** PROVIDED RECORDS follows **

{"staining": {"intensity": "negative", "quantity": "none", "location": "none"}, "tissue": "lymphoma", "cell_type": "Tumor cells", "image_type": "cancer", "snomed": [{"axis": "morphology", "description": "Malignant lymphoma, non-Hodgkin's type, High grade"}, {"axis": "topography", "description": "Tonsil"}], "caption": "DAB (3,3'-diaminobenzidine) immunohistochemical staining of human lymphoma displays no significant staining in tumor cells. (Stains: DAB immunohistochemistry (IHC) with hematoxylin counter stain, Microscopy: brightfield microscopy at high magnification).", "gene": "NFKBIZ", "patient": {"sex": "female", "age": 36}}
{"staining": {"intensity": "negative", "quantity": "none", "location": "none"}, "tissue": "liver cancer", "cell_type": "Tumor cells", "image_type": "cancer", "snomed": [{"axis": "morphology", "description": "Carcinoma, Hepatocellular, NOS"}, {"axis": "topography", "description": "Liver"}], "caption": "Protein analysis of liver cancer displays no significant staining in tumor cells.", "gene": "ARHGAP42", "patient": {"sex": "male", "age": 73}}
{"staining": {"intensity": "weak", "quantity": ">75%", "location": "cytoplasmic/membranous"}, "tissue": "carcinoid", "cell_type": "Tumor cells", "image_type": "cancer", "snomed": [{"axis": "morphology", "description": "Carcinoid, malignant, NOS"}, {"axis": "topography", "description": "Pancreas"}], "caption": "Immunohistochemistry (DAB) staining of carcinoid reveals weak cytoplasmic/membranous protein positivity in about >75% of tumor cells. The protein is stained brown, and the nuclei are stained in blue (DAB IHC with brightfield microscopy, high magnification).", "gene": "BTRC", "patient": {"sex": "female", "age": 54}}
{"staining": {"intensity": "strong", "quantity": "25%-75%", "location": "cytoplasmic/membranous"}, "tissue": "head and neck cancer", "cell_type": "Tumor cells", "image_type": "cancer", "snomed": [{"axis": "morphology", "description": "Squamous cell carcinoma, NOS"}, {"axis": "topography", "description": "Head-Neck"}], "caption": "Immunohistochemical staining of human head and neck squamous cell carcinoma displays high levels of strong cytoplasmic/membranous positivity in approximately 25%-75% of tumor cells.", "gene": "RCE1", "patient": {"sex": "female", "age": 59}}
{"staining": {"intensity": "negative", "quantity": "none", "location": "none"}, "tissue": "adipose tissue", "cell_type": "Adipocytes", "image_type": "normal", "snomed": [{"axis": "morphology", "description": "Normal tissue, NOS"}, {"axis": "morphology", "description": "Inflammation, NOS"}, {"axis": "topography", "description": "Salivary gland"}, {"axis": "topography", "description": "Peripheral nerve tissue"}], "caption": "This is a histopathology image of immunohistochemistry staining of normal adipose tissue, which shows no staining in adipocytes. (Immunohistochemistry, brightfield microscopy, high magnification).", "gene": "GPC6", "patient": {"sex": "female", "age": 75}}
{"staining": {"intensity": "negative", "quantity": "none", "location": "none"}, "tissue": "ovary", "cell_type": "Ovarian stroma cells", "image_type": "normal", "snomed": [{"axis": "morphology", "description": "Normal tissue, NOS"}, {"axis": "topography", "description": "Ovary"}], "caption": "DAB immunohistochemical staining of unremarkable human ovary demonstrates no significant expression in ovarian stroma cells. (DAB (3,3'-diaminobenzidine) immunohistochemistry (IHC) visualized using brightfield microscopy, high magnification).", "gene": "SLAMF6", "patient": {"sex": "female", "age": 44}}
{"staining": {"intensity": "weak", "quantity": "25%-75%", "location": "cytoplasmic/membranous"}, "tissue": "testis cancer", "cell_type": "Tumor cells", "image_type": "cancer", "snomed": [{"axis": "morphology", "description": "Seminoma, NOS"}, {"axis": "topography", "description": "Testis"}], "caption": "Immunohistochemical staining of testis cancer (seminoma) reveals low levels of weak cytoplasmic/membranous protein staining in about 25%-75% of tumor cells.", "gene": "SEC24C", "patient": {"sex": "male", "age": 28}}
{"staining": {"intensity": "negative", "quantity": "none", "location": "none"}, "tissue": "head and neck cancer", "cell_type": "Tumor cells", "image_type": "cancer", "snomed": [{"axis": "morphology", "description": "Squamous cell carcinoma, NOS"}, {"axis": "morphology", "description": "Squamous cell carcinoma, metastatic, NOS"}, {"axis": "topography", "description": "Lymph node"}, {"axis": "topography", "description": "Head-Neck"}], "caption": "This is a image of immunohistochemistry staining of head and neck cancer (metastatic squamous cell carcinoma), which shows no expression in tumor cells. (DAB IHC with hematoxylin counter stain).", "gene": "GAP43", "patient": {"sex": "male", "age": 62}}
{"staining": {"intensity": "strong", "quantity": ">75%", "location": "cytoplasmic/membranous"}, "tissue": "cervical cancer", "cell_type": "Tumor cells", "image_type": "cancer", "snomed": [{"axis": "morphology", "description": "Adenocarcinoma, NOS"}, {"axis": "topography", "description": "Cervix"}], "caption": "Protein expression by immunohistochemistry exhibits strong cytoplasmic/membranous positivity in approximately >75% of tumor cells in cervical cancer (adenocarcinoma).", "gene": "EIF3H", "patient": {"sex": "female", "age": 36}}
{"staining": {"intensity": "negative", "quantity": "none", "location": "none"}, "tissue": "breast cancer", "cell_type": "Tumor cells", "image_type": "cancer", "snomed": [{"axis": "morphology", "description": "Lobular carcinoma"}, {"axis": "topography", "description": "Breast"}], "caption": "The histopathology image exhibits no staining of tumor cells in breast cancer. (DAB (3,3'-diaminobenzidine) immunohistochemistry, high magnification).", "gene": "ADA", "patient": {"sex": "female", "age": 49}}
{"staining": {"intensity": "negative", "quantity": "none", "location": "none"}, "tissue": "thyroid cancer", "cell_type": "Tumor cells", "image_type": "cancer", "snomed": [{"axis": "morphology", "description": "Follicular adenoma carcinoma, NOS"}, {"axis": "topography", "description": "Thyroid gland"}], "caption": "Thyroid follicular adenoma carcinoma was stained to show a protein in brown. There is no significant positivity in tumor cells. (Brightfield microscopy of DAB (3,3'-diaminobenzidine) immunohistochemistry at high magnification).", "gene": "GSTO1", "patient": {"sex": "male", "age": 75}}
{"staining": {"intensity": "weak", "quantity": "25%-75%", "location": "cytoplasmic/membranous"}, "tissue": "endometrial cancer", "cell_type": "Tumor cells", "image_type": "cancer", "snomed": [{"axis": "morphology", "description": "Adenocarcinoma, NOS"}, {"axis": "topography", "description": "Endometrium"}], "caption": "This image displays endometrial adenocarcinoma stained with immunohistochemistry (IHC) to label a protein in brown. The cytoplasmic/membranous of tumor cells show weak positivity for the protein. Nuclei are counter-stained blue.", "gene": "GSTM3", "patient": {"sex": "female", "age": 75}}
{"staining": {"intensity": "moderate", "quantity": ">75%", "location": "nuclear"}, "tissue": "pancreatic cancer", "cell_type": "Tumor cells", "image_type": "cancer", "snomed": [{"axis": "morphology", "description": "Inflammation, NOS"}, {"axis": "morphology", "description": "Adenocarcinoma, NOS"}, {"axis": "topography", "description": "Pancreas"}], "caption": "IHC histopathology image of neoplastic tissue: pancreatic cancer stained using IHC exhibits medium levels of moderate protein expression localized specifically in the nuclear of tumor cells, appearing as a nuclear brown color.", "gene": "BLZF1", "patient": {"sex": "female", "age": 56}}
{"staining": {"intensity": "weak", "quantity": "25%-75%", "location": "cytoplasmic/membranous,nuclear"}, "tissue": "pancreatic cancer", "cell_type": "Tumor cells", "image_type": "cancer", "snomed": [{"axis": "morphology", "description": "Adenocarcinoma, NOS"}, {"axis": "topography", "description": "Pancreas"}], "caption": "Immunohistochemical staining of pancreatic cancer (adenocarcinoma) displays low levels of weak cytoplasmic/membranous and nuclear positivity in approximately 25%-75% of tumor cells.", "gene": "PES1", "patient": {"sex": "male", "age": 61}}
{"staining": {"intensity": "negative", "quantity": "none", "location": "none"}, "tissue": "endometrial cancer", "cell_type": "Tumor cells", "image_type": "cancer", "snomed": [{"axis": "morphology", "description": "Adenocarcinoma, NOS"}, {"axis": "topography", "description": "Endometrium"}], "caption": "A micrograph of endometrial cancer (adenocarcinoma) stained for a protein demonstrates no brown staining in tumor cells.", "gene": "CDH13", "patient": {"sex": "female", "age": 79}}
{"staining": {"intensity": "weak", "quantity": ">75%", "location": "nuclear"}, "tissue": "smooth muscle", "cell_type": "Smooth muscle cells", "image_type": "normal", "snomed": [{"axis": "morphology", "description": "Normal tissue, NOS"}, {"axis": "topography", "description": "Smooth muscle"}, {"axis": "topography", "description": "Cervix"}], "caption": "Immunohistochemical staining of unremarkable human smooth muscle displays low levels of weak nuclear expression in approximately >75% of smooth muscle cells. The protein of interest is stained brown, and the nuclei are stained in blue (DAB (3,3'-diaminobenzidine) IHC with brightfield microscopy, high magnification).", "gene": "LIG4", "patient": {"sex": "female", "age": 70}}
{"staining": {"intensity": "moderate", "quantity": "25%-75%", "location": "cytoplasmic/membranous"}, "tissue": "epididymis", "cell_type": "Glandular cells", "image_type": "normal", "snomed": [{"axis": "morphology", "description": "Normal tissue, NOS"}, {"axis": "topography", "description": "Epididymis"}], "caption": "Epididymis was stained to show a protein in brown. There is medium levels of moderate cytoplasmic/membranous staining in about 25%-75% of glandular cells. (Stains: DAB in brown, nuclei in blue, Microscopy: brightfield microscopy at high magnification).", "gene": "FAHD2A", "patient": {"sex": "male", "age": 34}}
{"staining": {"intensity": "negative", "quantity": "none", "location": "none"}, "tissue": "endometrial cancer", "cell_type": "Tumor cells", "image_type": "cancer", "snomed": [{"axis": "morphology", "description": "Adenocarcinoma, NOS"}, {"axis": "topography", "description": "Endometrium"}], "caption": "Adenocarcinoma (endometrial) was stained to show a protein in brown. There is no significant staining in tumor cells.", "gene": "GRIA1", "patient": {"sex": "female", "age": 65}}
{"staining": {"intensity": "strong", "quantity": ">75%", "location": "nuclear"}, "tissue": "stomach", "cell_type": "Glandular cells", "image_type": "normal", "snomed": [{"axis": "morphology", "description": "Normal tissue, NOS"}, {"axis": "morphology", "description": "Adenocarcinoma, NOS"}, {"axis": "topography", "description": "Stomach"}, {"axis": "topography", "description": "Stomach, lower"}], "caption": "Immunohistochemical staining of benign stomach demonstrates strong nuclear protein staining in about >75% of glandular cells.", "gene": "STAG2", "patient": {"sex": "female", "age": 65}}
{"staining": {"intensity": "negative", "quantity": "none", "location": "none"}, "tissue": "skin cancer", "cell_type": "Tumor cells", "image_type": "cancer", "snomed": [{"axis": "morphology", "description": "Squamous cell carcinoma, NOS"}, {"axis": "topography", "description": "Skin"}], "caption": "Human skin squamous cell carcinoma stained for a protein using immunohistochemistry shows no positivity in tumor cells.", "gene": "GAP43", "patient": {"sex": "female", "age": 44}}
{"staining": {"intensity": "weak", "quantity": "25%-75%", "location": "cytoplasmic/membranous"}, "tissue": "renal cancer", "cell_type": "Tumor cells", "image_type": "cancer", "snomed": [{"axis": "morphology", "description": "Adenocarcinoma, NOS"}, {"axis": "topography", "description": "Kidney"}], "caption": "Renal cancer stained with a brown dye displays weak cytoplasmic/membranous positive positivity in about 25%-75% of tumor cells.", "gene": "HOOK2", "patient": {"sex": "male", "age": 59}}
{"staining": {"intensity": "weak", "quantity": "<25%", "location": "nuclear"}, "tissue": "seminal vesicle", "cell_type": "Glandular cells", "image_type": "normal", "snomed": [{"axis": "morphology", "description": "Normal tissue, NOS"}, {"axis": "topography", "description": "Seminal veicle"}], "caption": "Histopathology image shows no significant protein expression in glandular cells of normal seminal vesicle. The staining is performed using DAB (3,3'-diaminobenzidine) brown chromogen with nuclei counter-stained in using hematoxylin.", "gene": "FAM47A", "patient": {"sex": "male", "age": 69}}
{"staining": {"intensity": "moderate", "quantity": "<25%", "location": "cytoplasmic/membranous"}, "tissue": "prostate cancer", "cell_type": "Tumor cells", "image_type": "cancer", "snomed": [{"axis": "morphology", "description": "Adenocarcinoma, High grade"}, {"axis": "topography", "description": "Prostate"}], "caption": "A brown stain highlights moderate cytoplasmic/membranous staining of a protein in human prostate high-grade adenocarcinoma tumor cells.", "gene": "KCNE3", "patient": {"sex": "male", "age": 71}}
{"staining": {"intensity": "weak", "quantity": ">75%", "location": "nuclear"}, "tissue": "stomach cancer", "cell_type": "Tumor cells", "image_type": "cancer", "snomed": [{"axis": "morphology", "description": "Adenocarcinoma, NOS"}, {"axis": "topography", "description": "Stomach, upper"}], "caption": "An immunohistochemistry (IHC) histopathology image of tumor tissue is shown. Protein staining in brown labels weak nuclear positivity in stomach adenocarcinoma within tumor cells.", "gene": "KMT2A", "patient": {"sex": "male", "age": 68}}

** End of PROVIDED RECORDS **

- **WHAT THE EXERCISE ASKS**
Nothing but the lines from the one with "image shows no" through the last line of the records above should be retyped, and those word for word.

- **WRITTEN SOLUTION**
{"staining": {"intensity": "weak", "quantity": "<25%", "location": "nuclear"}, "tissue": "seminal vesicle", "cell_type": "Glandular cells", "image_type": "normal", "snomed": [{"axis": "morphology", "description": "Normal tissue, NOS"}, {"axis": "topography", "description": "Seminal veicle"}], "caption": "Histopathology image shows no significant protein expression in glandular cells of normal seminal vesicle. The staining is performed using DAB (3,3'-diaminobenzidine) brown chromogen with nuclei counter-stained in using hematoxylin.", "gene": "FAM47A", "patient": {"sex": "male", "age": 69}}
{"staining": {"intensity": "moderate", "quantity": "<25%", "location": "cytoplasmic/membranous"}, "tissue": "prostate cancer", "cell_type": "Tumor cells", "image_type": "cancer", "snomed": [{"axis": "morphology", "description": "Adenocarcinoma, High grade"}, {"axis": "topography", "description": "Prostate"}], "caption": "A brown stain highlights moderate cytoplasmic/membranous staining of a protein in human prostate high-grade adenocarcinoma tumor cells.", "gene": "KCNE3", "patient": {"sex": "male", "age": 71}}
{"staining": {"intensity": "weak", "quantity": ">75%", "location": "nuclear"}, "tissue": "stomach cancer", "cell_type": "Tumor cells", "image_type": "cancer", "snomed": [{"axis": "morphology", "description": "Adenocarcinoma, NOS"}, {"axis": "topography", "description": "Stomach, upper"}], "caption": "An immunohistochemistry (IHC) histopathology image of tumor tissue is shown. Protein staining in brown labels weak nuclear positivity in stomach adenocarcinoma within tumor cells.", "gene": "KMT2A", "patient": {"sex": "male", "age": 68}}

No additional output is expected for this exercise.